This will deploy the following components:

1. Setup a bucket for the CUR in the region you configured via `AWS_DEFAULT_REGION`.
2. Create a CUR in the billing service.
3. Deploy the Glue database and table used by Athena.
4. Deploy the Athena workspace with an encrypted secure S3 bucket for artifacts.
5. Deploy the template which manages hive symlinks and partitions in Athena when new reports arrive.

## Cost Allocation Tags

The [Cost Allocation Tags](https://docs.aws.amazon.com/awsaccountbilling/latest/aboutv2/cost-alloc-tags.html) in billing allows you to record data which is included in the CUR. This is a great resource for attributing cost to a user, role or service, or alternatively a cloudformation stack.

I enable the following AWS tags for collection and inclusion in the CUR.

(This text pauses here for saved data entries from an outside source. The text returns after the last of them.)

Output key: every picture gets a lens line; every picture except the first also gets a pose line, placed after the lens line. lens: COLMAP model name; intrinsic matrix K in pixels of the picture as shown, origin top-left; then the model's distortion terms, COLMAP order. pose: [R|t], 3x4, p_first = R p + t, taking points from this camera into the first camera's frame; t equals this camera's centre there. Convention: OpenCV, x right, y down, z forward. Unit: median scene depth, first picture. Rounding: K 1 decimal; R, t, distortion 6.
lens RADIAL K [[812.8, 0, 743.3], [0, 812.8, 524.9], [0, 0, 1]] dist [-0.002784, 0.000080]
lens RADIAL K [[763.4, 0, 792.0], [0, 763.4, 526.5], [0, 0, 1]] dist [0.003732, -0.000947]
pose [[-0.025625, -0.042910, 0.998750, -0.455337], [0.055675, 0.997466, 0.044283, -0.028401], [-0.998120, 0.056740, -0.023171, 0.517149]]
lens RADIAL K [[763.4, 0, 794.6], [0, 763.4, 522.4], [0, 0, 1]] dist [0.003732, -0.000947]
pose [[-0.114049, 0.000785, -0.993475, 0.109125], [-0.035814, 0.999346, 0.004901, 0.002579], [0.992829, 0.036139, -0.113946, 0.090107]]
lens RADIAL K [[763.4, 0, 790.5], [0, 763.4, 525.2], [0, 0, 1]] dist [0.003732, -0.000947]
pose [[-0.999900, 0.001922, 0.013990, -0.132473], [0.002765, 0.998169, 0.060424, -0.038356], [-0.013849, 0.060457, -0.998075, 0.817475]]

* `aws:cloudformation:stack-name`
* `aws:createdBy`

I also enable some of my own custom tags for collection and inclusion in the CUR.

* `application`
* `component`
* `branch`
* `environment`

You can see how these are added in the `Makefile` when the stacks are launched, the tags assigned to the cloudformation stacks are mostly propagated to the resources which they create.

# What Next?

There are some great resources with queries which provide insights from your CUR data, one of the best is [Level 300: AWS CUR Query Library](https://wellarchitectedlabs.com/cost/300_labs/300_cur_queries/) from the [The Well-Architected Labs website](https://wellarchitectedlabs.com/).

# License

This project is released under Apache 2.0 license and is copyright [Mark Wolfe](https://www.wolfe.id.au).